• Perintah Tertulis A
Ringkas makalah tentang keaksaraan fungsional di bawah ini dalam dua kalimat.
• Perintah Tertulis B
Ambil persis bagian makalah tentang keaksaraan fungsional di bawah ini, mulai dari "A.  Latar Belakang" sampai dengan "hidup warga belajarnya.", termasuk kedua bagian itu.

• Teks yang Diberikan
....
MAKALAH PENGEMBANGAN MEDIA PEMBELAJARAN KF KEAKSARAAN FUNGSIONAL | JUTAAN POSTING

MAKALAH PENGEMBANGAN MEDIA PEMBELAJARAN KF KEAKSARAAN FUNGSIONAL


BAB I
PENDAHULUAN

A.  Latar Belakang Masalah
Keaksaraan fungsional (KF) merupakan sebuah pendekatan melalui program pendidikan non formal untuk mengatasi masyarakat yang menyandang buta aksara. Keaksaraan fungsional diartikan secara sederhana sebagai kemampuan untuk membaca, menulis dan berhitung (calistung) serta berorientasi pada kehidupan sehari-hari dengan memanfaatkan kearifan lokal dan sumber daya alam yang ada di lingkungan sekitar untuk meningkatkan mutu dan taraf hidup warga belajarnya.
Keaksaraan fungsional membantu masyarakat lebih berdaya dengan cara belajar untuk menambah kemampuan dan pengetahuan. Penyandang buta aksara dalam kehidupan sehari-hari akan dihadapkan pada dilema dan masalah yang sangat komplek. Seperti, kesulitan mendampingi dan membantu dalam menyelesaikan tugas sekolah anaknya di rumah. Penyandang buta aksara (buta huruf) dapat dianggap negatif di lingkungan sekitar yang berdampak pada psikologisnya karena adanya kesenjangan dalam status sosial pada baca, tulis dan berhitung mengenai angka dan bukan hanya pada menghitung uang saja.
....
Item tersimpan dari sebuah koleksi

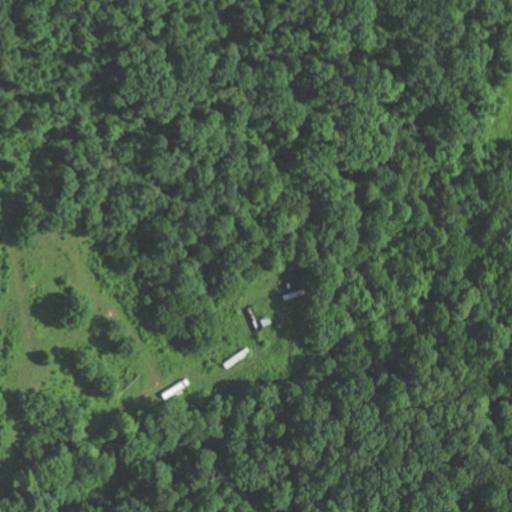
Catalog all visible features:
road: (67, 214)
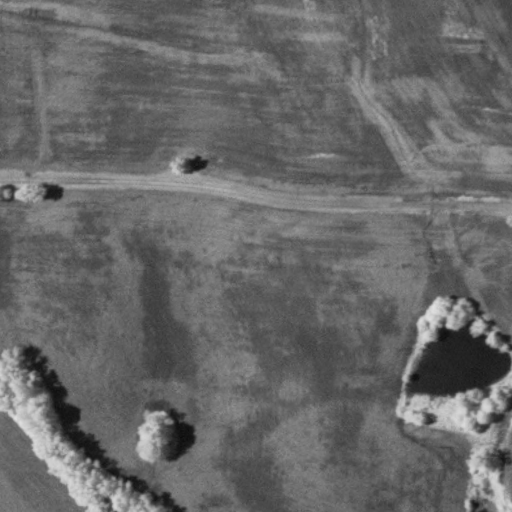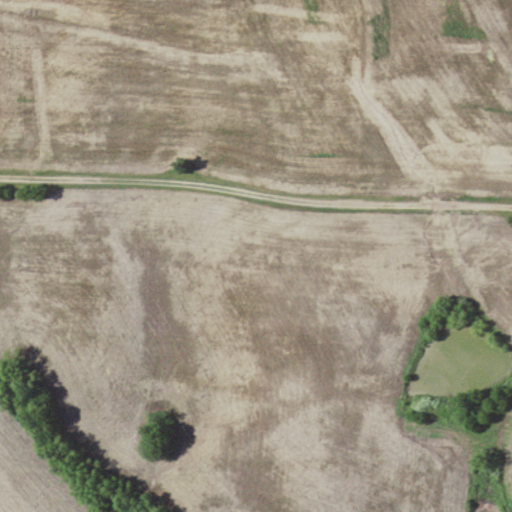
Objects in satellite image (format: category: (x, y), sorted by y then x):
road: (255, 195)
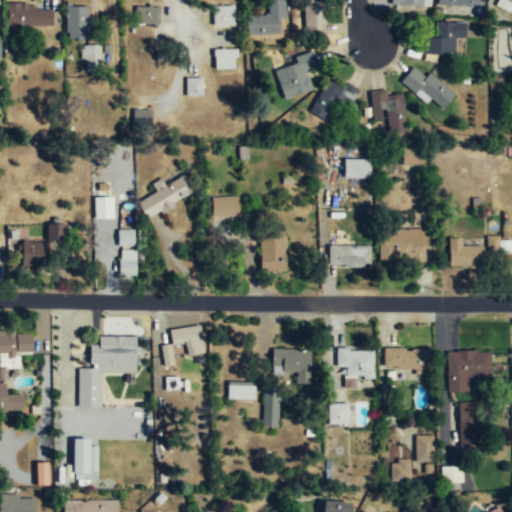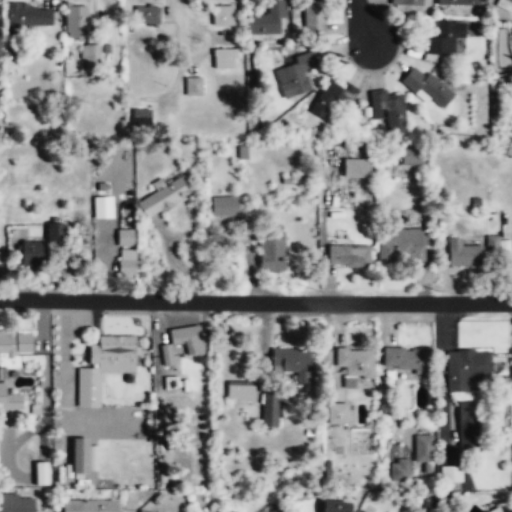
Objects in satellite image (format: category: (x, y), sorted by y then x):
building: (508, 1)
building: (406, 2)
building: (411, 2)
building: (456, 2)
building: (458, 2)
building: (504, 4)
building: (146, 15)
building: (147, 15)
building: (314, 15)
building: (29, 16)
building: (222, 16)
building: (222, 16)
building: (28, 17)
building: (313, 17)
building: (268, 19)
building: (267, 20)
building: (76, 21)
building: (76, 22)
road: (362, 23)
building: (444, 37)
building: (444, 38)
road: (187, 54)
building: (91, 57)
building: (224, 58)
building: (224, 59)
building: (296, 75)
building: (298, 75)
building: (192, 85)
building: (193, 86)
building: (427, 86)
building: (427, 87)
building: (332, 98)
building: (333, 99)
building: (388, 109)
building: (388, 109)
building: (141, 118)
building: (141, 118)
building: (413, 156)
building: (412, 157)
building: (355, 167)
building: (356, 168)
building: (164, 196)
building: (165, 197)
building: (224, 206)
building: (102, 207)
building: (224, 207)
building: (54, 231)
building: (55, 232)
building: (125, 238)
building: (401, 244)
building: (402, 245)
building: (497, 245)
building: (271, 249)
building: (126, 251)
building: (33, 253)
building: (34, 253)
building: (272, 254)
building: (462, 254)
building: (464, 254)
building: (348, 256)
building: (348, 256)
building: (126, 263)
street lamp: (437, 290)
road: (255, 301)
building: (187, 338)
building: (188, 343)
building: (15, 344)
building: (13, 347)
building: (166, 354)
building: (407, 358)
building: (405, 360)
building: (291, 363)
building: (291, 364)
building: (353, 364)
building: (354, 364)
building: (104, 365)
building: (103, 367)
building: (466, 367)
building: (465, 369)
building: (240, 389)
building: (239, 391)
building: (9, 399)
building: (9, 400)
building: (269, 408)
building: (337, 413)
building: (336, 414)
building: (269, 416)
building: (468, 424)
building: (468, 426)
building: (423, 448)
building: (422, 450)
building: (80, 457)
building: (83, 457)
building: (399, 469)
building: (398, 471)
building: (41, 472)
building: (450, 473)
building: (450, 474)
building: (16, 504)
building: (89, 506)
building: (273, 510)
building: (495, 510)
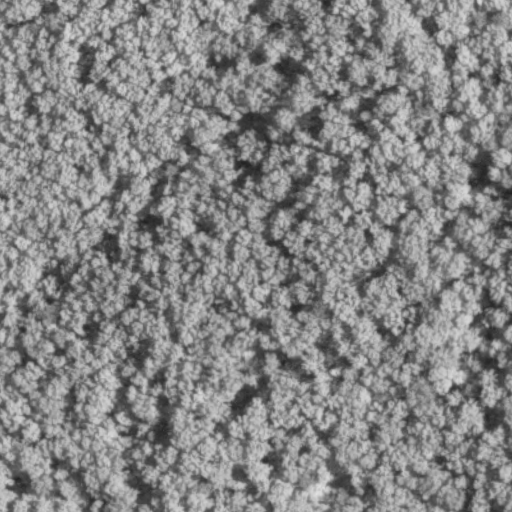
....
• Jawaban yang Diharapkan A
Keaksaraan fungsional (KF) adalah pendekatan lewat pendidikan nonformal untuk mengatasi buta aksara, berupa kemampuan membaca, menulis, dan berhitung yang berorientasi pada kehidupan sehari-hari dengan memanfaatkan kearifan lokal dan sumber daya alam sekitar demi meningkatkan taraf hidup warga belajarnya. Penyandang buta aksara menghadapi masalah yang rumit, misalnya sulit membantu anak mengerjakan tugas sekolah, dan bisa dipandang negatif oleh lingkungan sehingga psikologisnya terganggu.

• Jawaban yang Diharapkan B
A.  Latar Belakang Masalah
Keaksaraan fungsional (KF) merupakan sebuah pendekatan melalui program pendidikan non formal untuk mengatasi masyarakat yang menyandang buta aksara. Keaksaraan fungsional diartikan secara sederhana sebagai kemampuan untuk membaca, menulis dan berhitung (calistung) serta berorientasi pada kehidupan sehari-hari dengan memanfaatkan kearifan lokal dan sumber daya alam yang ada di lingkungan sekitar untuk meningkatkan mutu dan taraf hidup warga belajarnya.